You might be able to see where this is going: you’ll be doing quite a bit of fighting in this game. Thankfully, there are no random battles; you can see your enemy approaching and even possibly avoid him if need be. Occasionally you’ll find switches you can trigger to “freeze” enemies, but it is often hard to squeeze past them anyway. But once you do touch a bad guy, you’ll encounter one of the game’s definite shortcomings – long loading times right before battles. Expect to wait a good ten seconds before the environment fades in and all characters are placed on the field, with the music finally kicking in as the battle starts.

There’s a great depth to the battle system, and it’s been changed and refined from the last game, too. Your characters fight in an order, but there’s also something of a variable for each potential turn – be it an improvement of the likeliness of a critical hit, or a stronger ether spell, you have to plan out when you want to do what in order to get the most out of your warriors. You could also have one “stock” up a turn – up to three – so that you can consecutively release a flurry of attacks, or charge up for a Double, which is basically a tag-team move. Basically, there’s quite a bit to do here, and without thinking you are going to have your party massacred. Automatically tapping buttons without thought is not going to get you anywhere, especially against some of the challenging bosses.

The graphics in the game are solid, but not terribly above average for the Playstation 2. It does look better than the first game, though. Character models have not only been maximized in their polygons, but they animate better. This isn’t evident in the fairly lackluster walking and running animations, but becomes noticeable in the stylish cutscenes and battles. The environment looks all right, too. While it tends to lack a feel of being really there, instead delivering something of a static feeling, it does offer up futuristic looks with a fair amount of detail. Some of the cutscenes are downright beautiful, too; unrelenting in their tasteful use of camera sweeps, slow motion, and generally just-plain-cool shots, there is a reason you won’t want to skip over them.

Episode II features a different composer than in the last game, and this is apparent as the lack of truly magnificent orchestrael pieces sets in. Still, though, the background music is hardly bad – if a little uninspired at times. On occasion, the music does turn out to be excellent. Early in the game, there’s a wild chase between a speeding car and a large mech, and a terrific, unique violin sound comes into play – I couldn’t help but enjoy it. Sound effects complement the game fairly enough, and as noted before, the voice acting is hit-or-miss.

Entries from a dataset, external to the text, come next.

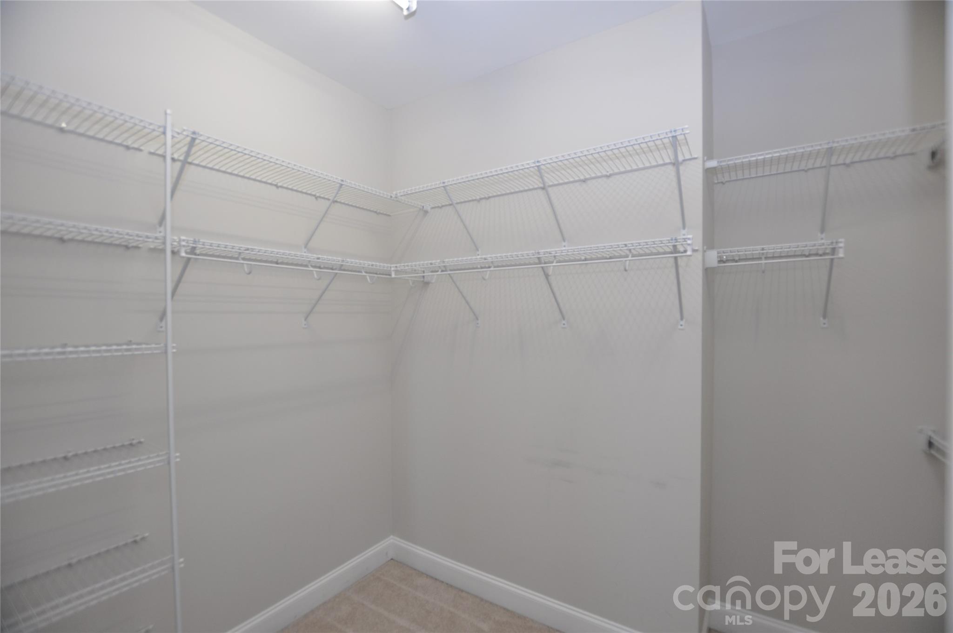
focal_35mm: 15
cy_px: 316
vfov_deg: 77.2
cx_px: 476
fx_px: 397
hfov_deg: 100.5
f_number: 3.5
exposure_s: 1/45
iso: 400
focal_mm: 10
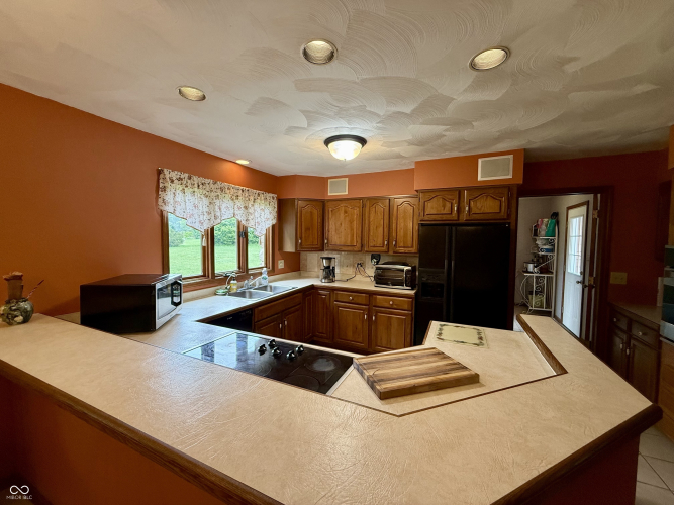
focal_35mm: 14
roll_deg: -1.0
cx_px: 337
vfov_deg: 85.7
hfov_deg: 102.1
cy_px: 252
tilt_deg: -3.2
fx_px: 273
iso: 200
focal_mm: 2.22
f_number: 2.2
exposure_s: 1/120
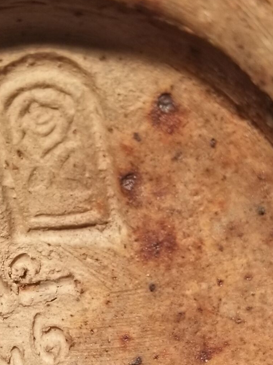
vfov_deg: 25.6
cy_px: 324
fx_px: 778
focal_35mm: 74
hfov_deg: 19.5
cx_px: 22
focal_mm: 4.25
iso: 100
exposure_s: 1/50
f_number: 1.7
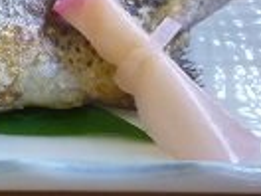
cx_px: -74
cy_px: 8
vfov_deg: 14.5
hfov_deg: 18.2
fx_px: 762
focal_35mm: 101
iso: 200
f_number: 3.3
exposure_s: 1/30
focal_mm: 5.2
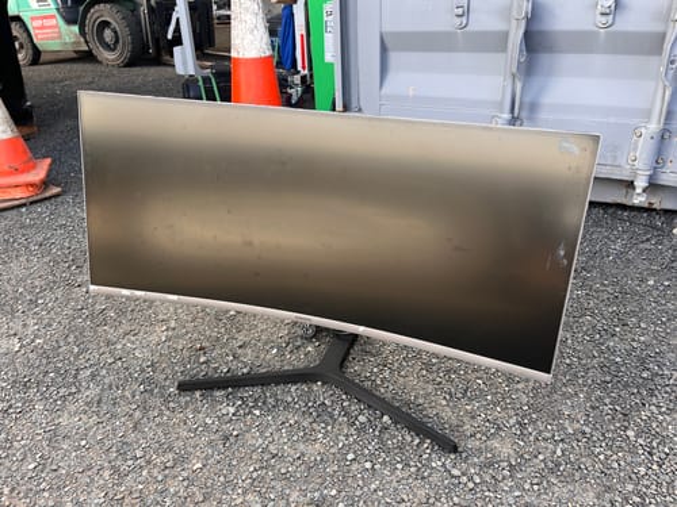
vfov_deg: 53.1
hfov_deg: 67.3
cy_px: 254
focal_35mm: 26
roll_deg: +2.4
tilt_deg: -22.2
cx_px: 338
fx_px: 508
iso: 32
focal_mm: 5.1
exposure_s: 1/144
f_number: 1.6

Xenosaga Episode II is something of a mixed bag. The storyline is definitely still entertaining and no less intriguing, and while it focuses more on the characters than the plot, that’s not necessarily a bad thing. Monolith did attempt to reduce the ratio of movies to gameplay, and succeeded, to a degree, although they did also shorten the game by half or so. The other changes do tend to be for the better, with some exceptions, and the battle system is still largely entertaining. This game may not be too terribly welcoming for newcomers, but fans are sure to enjoy it – as will fans of most RPGs. Still, tread with caution – this is part two of an ongoing epic, so it would be wise to visit episode one first. And if you enjoyed that, you’re bound to enjoy this.